(Stored items from a collection)
···
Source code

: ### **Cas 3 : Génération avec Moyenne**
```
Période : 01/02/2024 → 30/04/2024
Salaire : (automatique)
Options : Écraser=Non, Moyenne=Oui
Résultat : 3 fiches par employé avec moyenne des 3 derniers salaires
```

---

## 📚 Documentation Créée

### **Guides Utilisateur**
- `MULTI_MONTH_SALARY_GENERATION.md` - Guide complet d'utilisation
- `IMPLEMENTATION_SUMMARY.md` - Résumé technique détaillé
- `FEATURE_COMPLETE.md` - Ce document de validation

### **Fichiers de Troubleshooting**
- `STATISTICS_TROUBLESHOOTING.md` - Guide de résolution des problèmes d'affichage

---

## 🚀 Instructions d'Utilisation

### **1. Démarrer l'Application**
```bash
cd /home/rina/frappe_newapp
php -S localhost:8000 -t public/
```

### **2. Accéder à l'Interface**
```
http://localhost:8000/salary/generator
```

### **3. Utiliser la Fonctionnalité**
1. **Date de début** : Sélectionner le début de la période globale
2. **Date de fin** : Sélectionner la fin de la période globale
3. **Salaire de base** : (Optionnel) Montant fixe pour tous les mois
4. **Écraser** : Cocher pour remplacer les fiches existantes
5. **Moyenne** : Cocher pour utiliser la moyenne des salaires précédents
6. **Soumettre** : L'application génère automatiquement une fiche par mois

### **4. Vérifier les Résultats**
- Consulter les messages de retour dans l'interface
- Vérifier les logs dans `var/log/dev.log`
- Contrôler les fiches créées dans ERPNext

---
···
Task statement
Retype the entries above. Match them exactly.

Answer for this exercise
Source code

: ### **Cas 3 : Génération avec Moyenne**
```
Période : 01/02/2024 → 30/04/2024
Salaire : (automatique)
Options : Écraser=Non, Moyenne=Oui
Résultat : 3 fiches par employé avec moyenne des 3 derniers salaires
```

---

## 📚 Documentation Créée

### **Guides Utilisateur**
- `MULTI_MONTH_SALARY_GENERATION.md` - Guide complet d'utilisation
- `IMPLEMENTATION_SUMMARY.md` - Résumé technique détaillé
- `FEATURE_COMPLETE.md` - Ce document de validation

### **Fichiers de Troubleshooting**
- `STATISTICS_TROUBLESHOOTING.md` - Guide de résolution des problèmes d'affichage

---

## 🚀 Instructions d'Utilisation

### **1. Démarrer l'Application**
```bash
cd /home/rina/frappe_newapp
php -S localhost:8000 -t public/
```

### **2. Accéder à l'Interface**
```
http://localhost:8000/salary/generator
```

### **3. Utiliser la Fonctionnalité**
1. **Date de début** : Sélectionner le début de la période globale
2. **Date de fin** : Sélectionner la fin de la période globale
3. **Salaire de base** : (Optionnel) Montant fixe pour tous les mois
4. **Écraser** : Cocher pour remplacer les fiches existantes
5. **Moyenne** : Cocher pour utiliser la moyenne des salaires précédents
6. **Soumettre** : L'application génère automatiquement une fiche par mois

### **4. Vérifier les Résultats**
- Consulter les messages de retour dans l'interface
- Vérifier les logs dans `var/log/dev.log`
- Contrôler les fiches créées dans ERPNext

---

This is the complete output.